AMR Research analyst Jim Shepherd suggests building in performance clauses that reward the vendor and integrator when certain performance thresholds are met. "The important point is that software vendors and consultants do this every day," he says. "They are so much better at this than the buying organizations who do this every decade or two. It's a battle with an unarmed man."
But Rob Leavitt, research director at the Information Technology Services Marketing Association, a company that helps IT consulting firms market their services, warns that consultants will want a premium in exchange for these performance guarantees. "You probably need to be willing to share the upside," he says. He thinks IT shops should set aside 10 percent of the project costs to perform due diligence on the vendor, the consultant and the ROI figures.
When embarking on an ERP project, pick the consultant first and then the vendor, Leavitt says. It'll help you avoid losing leverage like Children's did. Sure, certain consultants may push you toward using their preferred vendors, but you're not locked into doing so, he says. Also, if you're a marquee customer like Children's, offer to be a vocal and supportive reference account from the outset. All the big vendors are battling for these accounts, and the offer could save you money.

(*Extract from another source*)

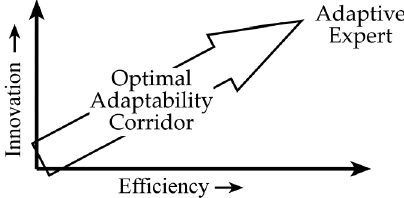
FIG. 1. Model of Schwartz et al. [15] for the roles of ‘‘efficiency’’ and ‘‘innovation’’ in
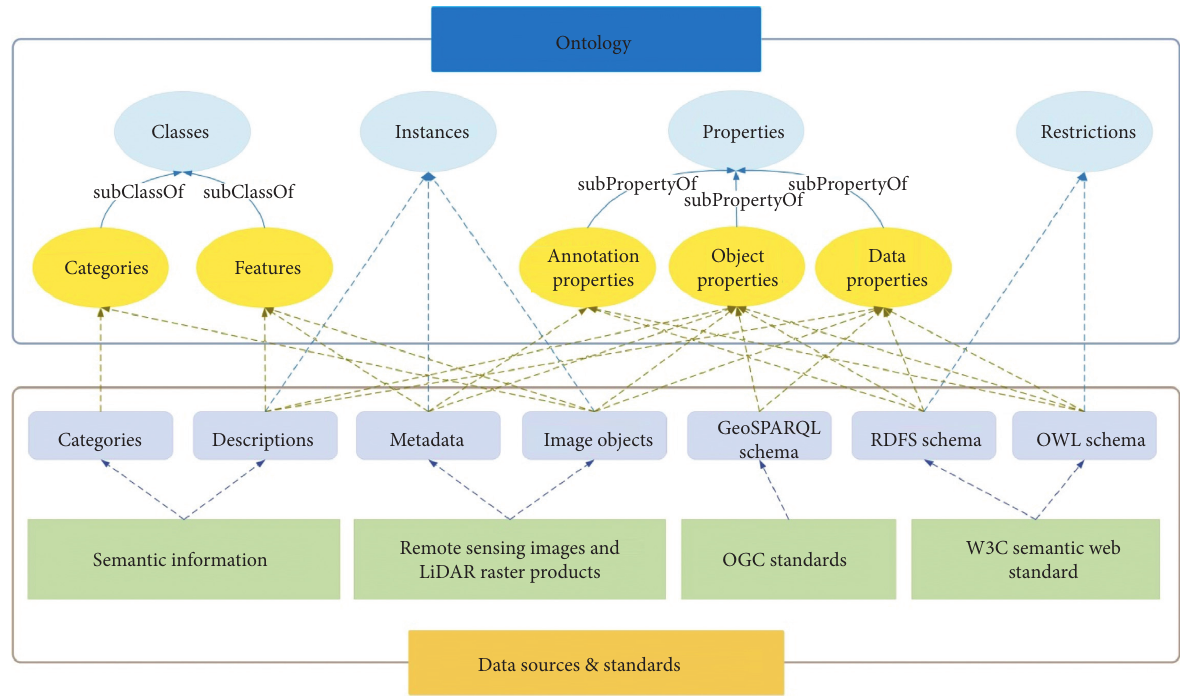
Figure 1: Conceptual model of our developed ontologies. Table 1: Low-level features and computing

Shepherd and Leavitt agree that Children's should have waited much longer to award the contract to PeopleSoft. As it happens, Hancox and the IT staff favored Lawson Software over PeopleSoft. The final decision was made by former CIO Lac Tran, who had experience rolling out PeopleSoft at Stony Brook University on Long Island and is now CIO of Methodist Health Care System in Houston. Tran did not return phone calls.